The issues are complex and call for systems thinking when designing interventions—it’s even difficult to write about here for fear of offending or alienating readers. But if I truly believe in others having the best chance at successful aging in place, then I’m compelled to discuss obesity as it relates to living independently.

Obesity among young Americans is a serious problem that can have serious ramifications in the long run.

-Virginia Foxx

Each day we are faced with countless “choice points” about our lives; to take the stairs, order the light lunch, or stop at one dessert. These choice points have an accumulative effect—if we make the hard choices now, life can get easier later. If we make the easy choices now, life will get harder later on—and with each decision our future independence hangs in the balance.

Aging in Place with Bowling Balls in Tow

Consider this as you ponder Independence Day; at 42lbs “over-weight,” you’re negotiating stairs, bathtubs, kitchens, and chores like yard work (*ADLs)—carrying the equivalent of 3 average size bowling balls!

Think what that does to:

1. Your energy level

2. Your cardiovascular system (extra vessels to feed all that adipose tissue = extra workload on your heart)

3. Your skeletal system (knees, hips, back)

Just to mention a few systems affected…

How We Live Determines How We Age

So many of the things we blame on aging have nothing to do with getting older.
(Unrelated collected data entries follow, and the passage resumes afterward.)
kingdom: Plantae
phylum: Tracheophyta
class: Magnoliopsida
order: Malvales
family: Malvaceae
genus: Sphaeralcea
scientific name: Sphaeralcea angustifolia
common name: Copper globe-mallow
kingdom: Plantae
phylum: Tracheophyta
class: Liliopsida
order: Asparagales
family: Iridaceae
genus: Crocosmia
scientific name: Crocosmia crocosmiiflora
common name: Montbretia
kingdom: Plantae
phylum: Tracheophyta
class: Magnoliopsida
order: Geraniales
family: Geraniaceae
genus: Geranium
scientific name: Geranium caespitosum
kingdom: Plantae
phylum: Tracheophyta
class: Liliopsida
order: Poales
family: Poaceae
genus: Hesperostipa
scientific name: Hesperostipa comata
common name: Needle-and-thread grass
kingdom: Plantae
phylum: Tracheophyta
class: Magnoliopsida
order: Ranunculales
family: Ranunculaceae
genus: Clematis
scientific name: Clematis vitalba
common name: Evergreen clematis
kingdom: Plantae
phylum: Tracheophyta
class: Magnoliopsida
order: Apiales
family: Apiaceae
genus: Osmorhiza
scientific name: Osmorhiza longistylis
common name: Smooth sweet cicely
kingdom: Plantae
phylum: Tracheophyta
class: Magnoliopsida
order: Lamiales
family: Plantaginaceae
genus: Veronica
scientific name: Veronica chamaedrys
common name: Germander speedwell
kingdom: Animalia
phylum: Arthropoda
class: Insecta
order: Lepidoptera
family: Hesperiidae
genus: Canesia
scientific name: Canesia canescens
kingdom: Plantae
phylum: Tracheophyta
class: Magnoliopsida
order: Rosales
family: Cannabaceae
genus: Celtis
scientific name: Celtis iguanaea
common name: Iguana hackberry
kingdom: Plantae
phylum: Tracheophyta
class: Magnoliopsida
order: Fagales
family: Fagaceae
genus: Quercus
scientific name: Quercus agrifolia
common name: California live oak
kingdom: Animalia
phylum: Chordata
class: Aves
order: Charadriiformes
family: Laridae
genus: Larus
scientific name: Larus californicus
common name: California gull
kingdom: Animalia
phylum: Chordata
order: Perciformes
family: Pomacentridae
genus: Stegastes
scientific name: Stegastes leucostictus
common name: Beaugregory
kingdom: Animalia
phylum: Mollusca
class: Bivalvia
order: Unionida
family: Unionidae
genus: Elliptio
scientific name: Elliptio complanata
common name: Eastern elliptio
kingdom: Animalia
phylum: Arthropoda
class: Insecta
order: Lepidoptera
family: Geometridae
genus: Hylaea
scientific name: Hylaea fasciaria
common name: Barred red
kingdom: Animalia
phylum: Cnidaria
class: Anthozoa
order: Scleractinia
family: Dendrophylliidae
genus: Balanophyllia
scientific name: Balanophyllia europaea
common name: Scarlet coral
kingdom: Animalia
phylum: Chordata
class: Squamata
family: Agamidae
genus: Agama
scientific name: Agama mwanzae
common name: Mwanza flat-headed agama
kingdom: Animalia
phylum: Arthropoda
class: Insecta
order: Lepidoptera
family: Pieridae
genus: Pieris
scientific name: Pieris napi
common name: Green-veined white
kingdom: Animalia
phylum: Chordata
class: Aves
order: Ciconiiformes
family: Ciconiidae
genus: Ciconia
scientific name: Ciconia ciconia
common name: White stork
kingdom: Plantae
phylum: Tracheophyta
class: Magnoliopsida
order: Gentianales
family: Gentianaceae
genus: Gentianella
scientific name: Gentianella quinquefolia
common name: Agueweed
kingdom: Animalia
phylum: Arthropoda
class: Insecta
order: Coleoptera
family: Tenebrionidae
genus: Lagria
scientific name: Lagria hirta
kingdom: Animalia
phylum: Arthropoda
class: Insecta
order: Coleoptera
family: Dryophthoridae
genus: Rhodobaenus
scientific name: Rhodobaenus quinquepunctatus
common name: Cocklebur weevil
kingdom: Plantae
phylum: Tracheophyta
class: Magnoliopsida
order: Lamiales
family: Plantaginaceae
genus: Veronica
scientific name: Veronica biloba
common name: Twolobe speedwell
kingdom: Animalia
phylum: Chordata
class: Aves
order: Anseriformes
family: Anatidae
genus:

What’s misuse or disuse, and what’s normal aging? Loosing 42lbs means not being burdened by 3 bowling balls! How might that improve your odds of aging in place successfully?

There are all kinds of home modifications,  high tech gadgets, and wonderful universal design products available on the market which can facilitate aging in place—some are reasonably priced, some expensive, and some even priceless–but none as effective as mindful living and making choices that will honor your future independence.


Ray Charles America The Beautiful

I refer you to the Mayo Clinic for the definition of Obesity—You can argue it with them. My point is to make the case for the cause-and-effect of Obesity and the potential threat to Independence (aging in place).

*Activities of daily living (ADLs or ADL) is a term used in healthcare to refer to people’s daily self-care activities.